"She clapped her hands, her eyes shinin'.

"'Oh, goodey!' she says. 'Now I won't be alone. Ain't it nice,' she says, 'that there ain't no glass in the transom? If we lived in the model tenement, we couldn't do that,' she says, laughin' some.

"An' that young fellow, he followed me to the door an' just naturally shook hands with me, same's though I'd been his kind. Then he followed me on out into the hall.

"'We had a little boy,' he says to me low, 'an' it died four months ago yesterday, when it was six days old. She ain't ever been well since,' he says, kind of as if he wanted to tell somebody. But I didn't know what to say, an' so I found fault with the kerosene lamp in the hall, an' went on down.

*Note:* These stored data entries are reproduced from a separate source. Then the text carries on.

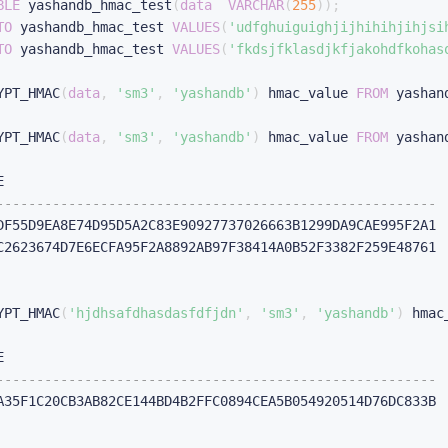
BLE
 yashandb_hmac_test
(
data
VARCHAR
(
255
)
)
;
TO
 yashandb_hmac_test 
VALUES
(
'udfghuiguighjijhihihjihjsi
TO
 yashandb_hmac_test 
VALUES
(
'fkdsjfklasdjkfjakohdfkohas
YPT_HMAC
(
data
,
'sm3'
,
'yashandb'
)
 hmac_value 
FROM
 yashan
YPT_HMAC
(
data
,
'sm3'
,
'yashandb'
)
 hmac_value 
FROM
 yashan
------------------------------------------------------- 
DF55D9EA8E74D95D5A2C83E90927737026663B1299DA9CAE995F2A1 

C2623674D7E6ECFA95F2A8892AB97F38414A0B52F3382F259E48761 

YPT_HMAC
(
'hjdhsafdhasdasfdfjdn'
,
'sm3'
,
'yashandb'
)
 hmac
------------------------------------------------------- 
A35F1C20CB3AB82CE144BD4B2FFC0894CEA5B054920514D76DC833B 
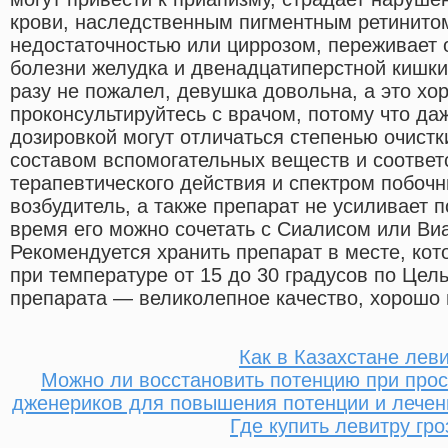
крови, наследственным пигментным ретинитом
недостаточностью или циррозом, переживает 
болезни желудка и двенадцатиперстной кишки
разу не пожалел, девушка довольна, а это х
проконсультируйтесь с врачом, потому что да
дозировкой могут отличаться степенью очист
составом вспомогательных веществ и соотве
терапевтического действия и спектром побоч
возбудитель, а также препарат не усиливает п
время его можно сочетать с Сиалисом или Ви
Рекомендуется хранить препарат в месте, кот
при температуре от 15 до 30 градусов по Цель
препарата — великолепное качество, хорошо 
Как в Казахстане лев
Можно ли восстановить потенцию при про
дженериков для повышения потенции и лечен
Где купить левитру гр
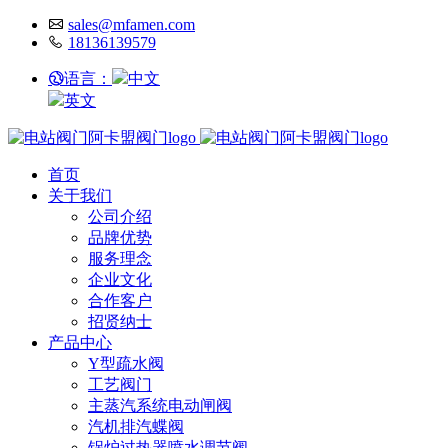
sales@mfamen.com
18136139579
语言：
中文
英文
首页
关于我们
公司介绍
品牌优势
服务理念
企业文化
合作客户
招贤纳士
产品中心
Y型疏水阀
工艺阀门
主蒸汽系统电动闸阀
汽机排汽蝶阀
锅炉过热器喷水调节阀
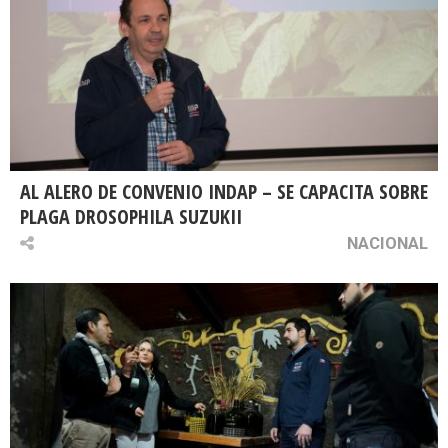
AL ALERO DE CONVENIO INDAP – SE CAPACITA SOBRE
PLAGA DROSOPHILA SUZUKII
NACIONAL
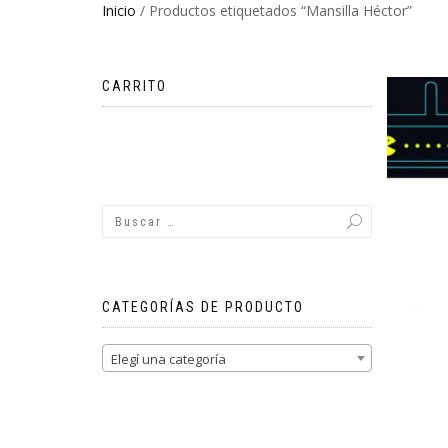
Inicio
/ Productos etiquetados “Mansilla Héctor”
CARRITO
No hay productos en el carrito.
CATEGORÍAS DE PRODUCTO
Elegí una categoría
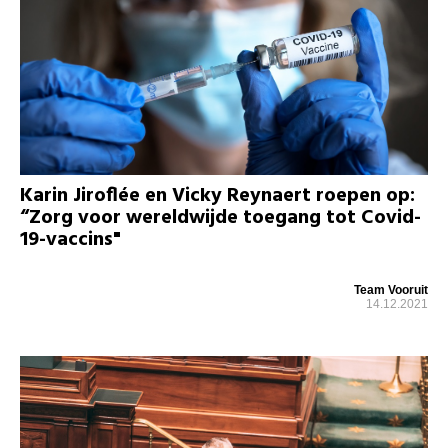
Karin Jiroflée en Vicky Reynaert roepen op:
“Zorg voor wereldwijde toegang tot Covid-
19-vaccins"
Team Vooruit
14.12.2021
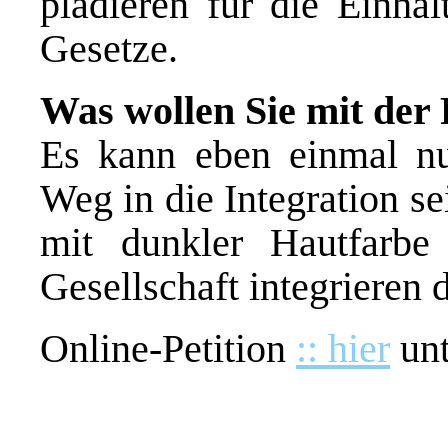
plädieren für die Einha
Gesetze.
Was wollen Sie mit der 
Es kann eben einmal nu
Weg in die Integration s
mit dunkler Hautfarbe
Gesellschaft integrieren 
Online-Petition
:: hier
unt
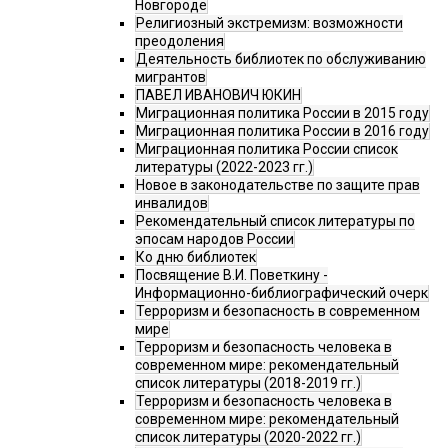
Новгороде
Религиозный экстремизм: возможности
преодоления
Деятельность библиотек по обслуживанию
мигрантов
ПАВЕЛ ИВАНОВИЧ ЮКИН
Миграционная политика России в 2015 году
Миграционная политика России в 2016 году
Миграционная политика России список
литературы (2022-2023 гг.)
Новое в законодательстве по защите прав
инвалидов
Рекомендательный список литературы по
эпосам народов России
Ко дню библиотек
Посвящение В.И. Поветкину -
Информационно-библиографический очерк
Терроризм и безопасность в современном
мире
Терроризм и безопасность человека в
современном мире: рекомендательный
список литературы (2018-2019 гг.)
Терроризм и безопасность человека в
современном мире: рекомендательный
список литературы (2020-2022 гг.)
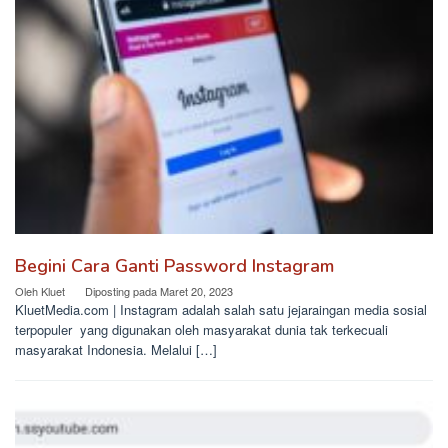
Begini Cara Ganti Password Instagram
Oleh
Kluet
Diposting pada
Maret 20, 2023
KluetMedia.com | Instagram adalah salah satu jejaraingan media sosial
terpopuler yang digunakan oleh masyarakat dunia tak terkecuali
masyarakat Indonesia. Melalui […]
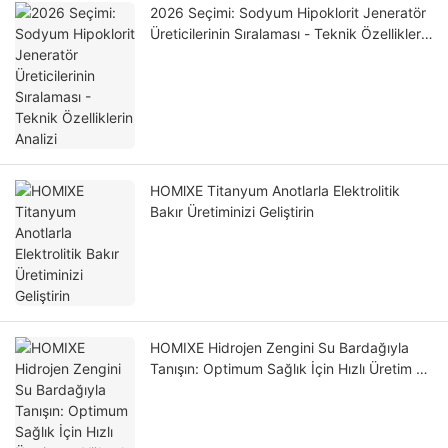
2026 Seçimi: Sodyum Hipoklorit Jeneratör
Üreticilerinin Sıralaması - Teknik Özelliklerin
Analizi
HOMlXE Titanyum Anotlarla Elektrolitik
Bakır Üretiminizi Geliştirin
HOMIXE Hidrojen Zengini Su Bardağıyla
Tanışın: Optimum Sağlık İçin Hızlı Üretim ve
Yüksek Konsantrasyon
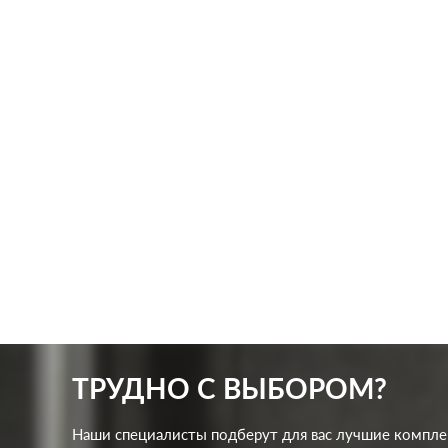
Производ.:
Systeme Electric
Произв
Серия:
GLOSSA
Серия:
Цвет:
шоколад
Цвет:
Материал:
пластмасса
Матер
256
Р
Защита:
без шторок
Защит
В корзину
ТРУДНО С ВЫБОРОМ?
Наши специалисты подберут для вас лучшие компл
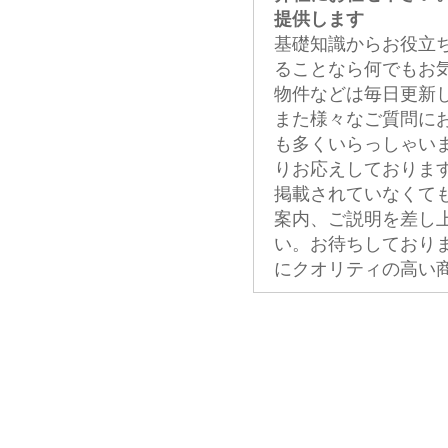
提供します
基礎知識からお役立
ることなら何でもお
物件などは毎日更新
また様々なご質問に
も多くいらっしゃい
りお応えしておりま
掲載されていなくて
案内、ご説明を差し
い。お待ちしており
にクオリティの高い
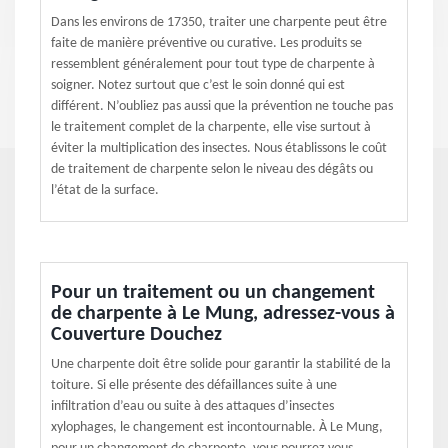
Dans les environs de 17350, traiter une charpente peut être
faite de manière préventive ou curative. Les produits se
ressemblent généralement pour tout type de charpente à
soigner. Notez surtout que c’est le soin donné qui est
différent. N’oubliez pas aussi que la prévention ne touche pas
le traitement complet de la charpente, elle vise surtout à
éviter la multiplication des insectes. Nous établissons le coût
de traitement de charpente selon le niveau des dégâts ou
l’état de la surface.
Pour un traitement ou un changement
de charpente à Le Mung, adressez-vous à
Couverture Douchez
Une charpente doit être solide pour garantir la stabilité de la
toiture. Si elle présente des défaillances suite à une
infiltration d’eau ou suite à des attaques d’insectes
xylophages, le changement est incontournable. À Le Mung,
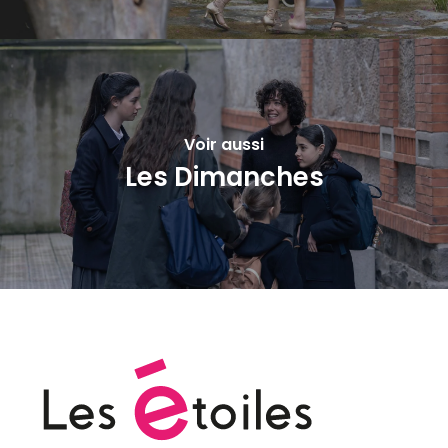
Voir aussi
Les Dimanches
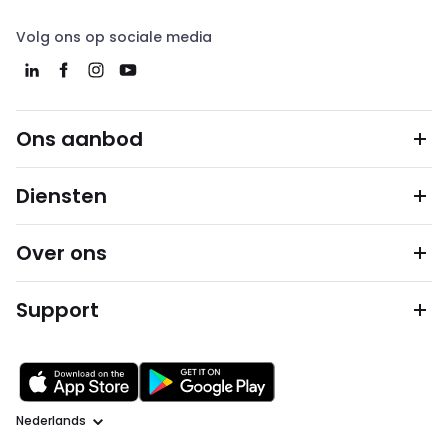
Volg ons op sociale media
Ons aanbod
Diensten
Over ons
Support
Taal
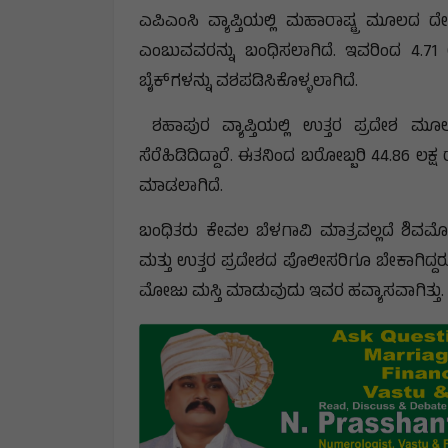
ಎಪಿಎಂಸಿ ವ್ಯಾಪ್ತಿಯಲ್ಲಿ ಮಹಾರಾಷ್ಟ್ರ ಮೂಲದ
ಎಂಬುವವರನ್ನು ಬಂಧಿಸಲಾಗಿದೆ. ಇವರಿಂದ 4.71 
ಬೈಕ್‌ಗಳನ್ನು ವಶಪಡಿಸಿಕೊಳ್ಳಲಾಗಿದೆ.
ಶಹಾಪುರ ವ್ಯಾಪ್ತಿಯಲ್ಲಿ ಉತ್ತರ ಪ್ರದೇಶ ಮೂ
ಸೆರೆಹಿಡಿದಿದ್ದಾರೆ. ಈತನಿಂದ ಬರೋಬ್ಬರಿ 44.86 ಲಕ
ಮಾಡಲಾಗಿದೆ.
ಬಂಧಿತರು ಕೇವಲ ಬೆಳಗಾವಿ ಮಾತ್ರವಲ್ಲದೆ ಶಿವಮೊಗ್
ಮತ್ತು ಉತ್ತರ ಪ್ರದೇಶದ ಪೊಲೀಸರಿಗೂ ಬೇಕಾಗಿದ್ದರು
ಮೋಜು ಮಸ್ತಿ ಮಾಡುವುದು ಇವರ ಹವ್ಯಾಸವಾಗಿತ್ತು.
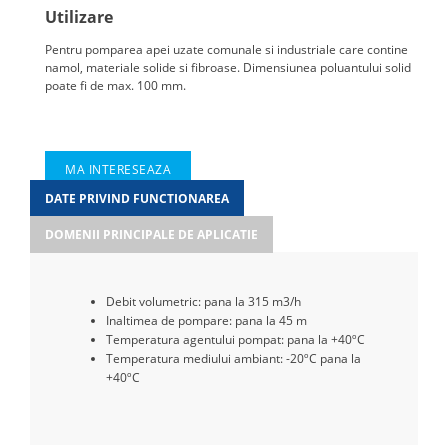
Utilizare
Pentru pomparea apei uzate comunale si industriale care contine
namol, materiale solide si fibroase. Dimensiunea poluantului solid
poate fi de max. 100 mm.
MA INTERESEAZA
DATE PRIVIND FUNCTIONAREA
DOMENII PRINCIPALE DE APLICATIE
Debit volumetric: pana la 315 m3/h
Inaltimea de pompare: pana la 45 m
Temperatura agentului pompat: pana la +40ºC
Temperatura mediului ambiant: -20ºC pana la
+40ºC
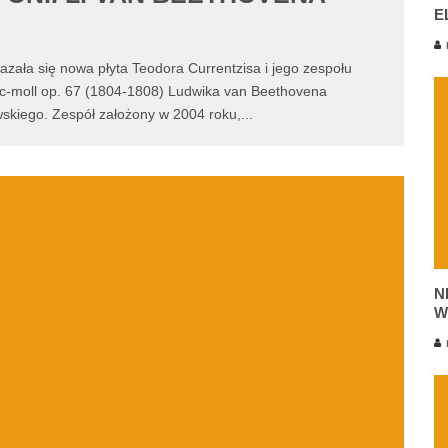
E
K
ała się nowa płyta Teodora Currentzisa i jego zespołu
 c-moll op. 67 (1804-1808) Ludwika van Beethovena
kiego. Zespół założony w 2004 roku,
...
N
W
K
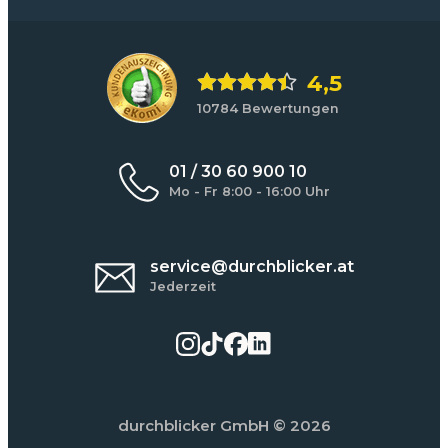
4,5
10784 Bewertungen
01 / 30 60 900 10
Mo - Fr 8:00 - 16:00 Uhr
service@durchblicker.at
Jederzeit
durchblicker GmbH
© 2026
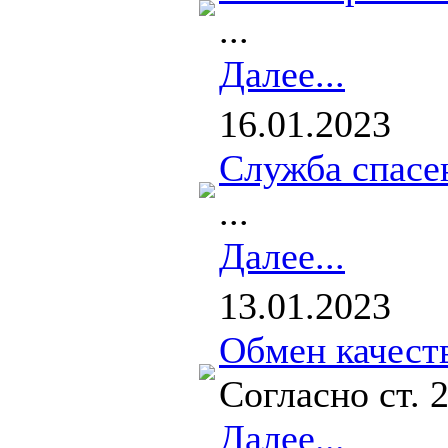
...
Далее...
16.01.2023
Служба спасе
...
Далее...
13.01.2023
Обмен качеств
Согласно ст. 
Далее...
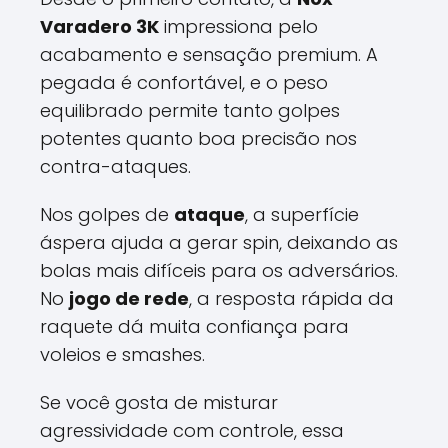
Varadero 3K
impressiona pelo
acabamento e sensação premium. A
pegada é confortável, e o peso
equilibrado permite tanto golpes
potentes quanto boa precisão nos
contra-ataques.
Nos golpes de
ataque
, a superfície
áspera ajuda a gerar spin, deixando as
bolas mais difíceis para os adversários.
No
jogo de rede
, a resposta rápida da
raquete dá muita confiança para
voleios e smashes.
Se você gosta de misturar
agressividade com controle, essa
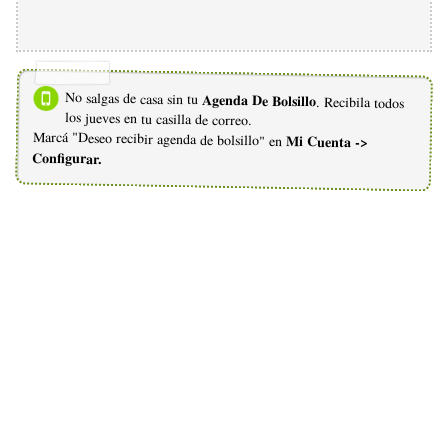
No salgas de casa sin tu
Agenda De Bolsillo
. Recibila todos
los jueves en tu casilla de correo.
Marcá "Deseo recibir agenda de bolsillo" en
Mi Cuenta ->
Configurar.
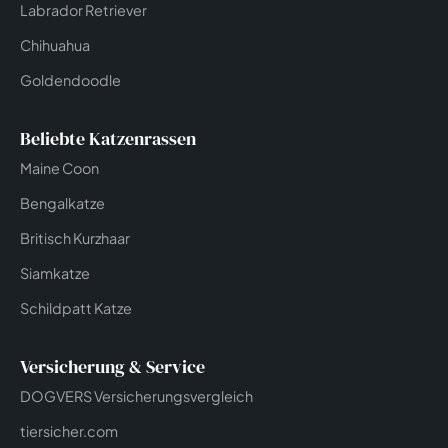
Labrador Retriever
Chihuahua
Goldendoodle
Beliebte Katzenrassen
Maine Coon
Bengalkatze
Britisch Kurzhaar
Siamkatze
Schildpatt Katze
Versicherung & Service
DOGVERS Versicherungsvergleich
tiersicher.com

"Nex' day I knew the doctor come again. An' 'way 'long in the afternoon I was a-tinkerin' with the stair rail when I heard the sleigh-bell ring. I run up, an' she was settin' up, in the black waist—but I thought her eyes was shiney with somethin' that wasn't the fever—sort of a scared excitement.

"'Mr. Bemus,' she says, 'I want you to do somethin' for me,' she says, 'an' not tell anybody. Will you?'

"'Why, yes,' I says, 'I will, Mis' Loneway,' I says. 'What is it?' I ask' her.

"'There's a baby somewheres downstairs,' she says. 'I hear it cryin' sometimes. An' I want you to get it an' bring it up here.'

"That was a queer thing to ask, because kids isn't soothin' to the sick. But I went off downstairs to the first floor front. The kid she meant belonged to the Tomato Ketchup woman. I knew they had one because it howled different times an', I judge, pounded its head on the floor some when it was maddest. It was the only real little one in the buildin'—the others was all the tonguey age. I told what I wanted.

"'For the land!' says Tomato Ketchup, 'I never see such nerve. Take my baby into a sick room? Not if I know it. I s'pose you just come out o' there? Well, don't you stay here, bringin' diseases. A hospital's the true place fer the sick,' she says.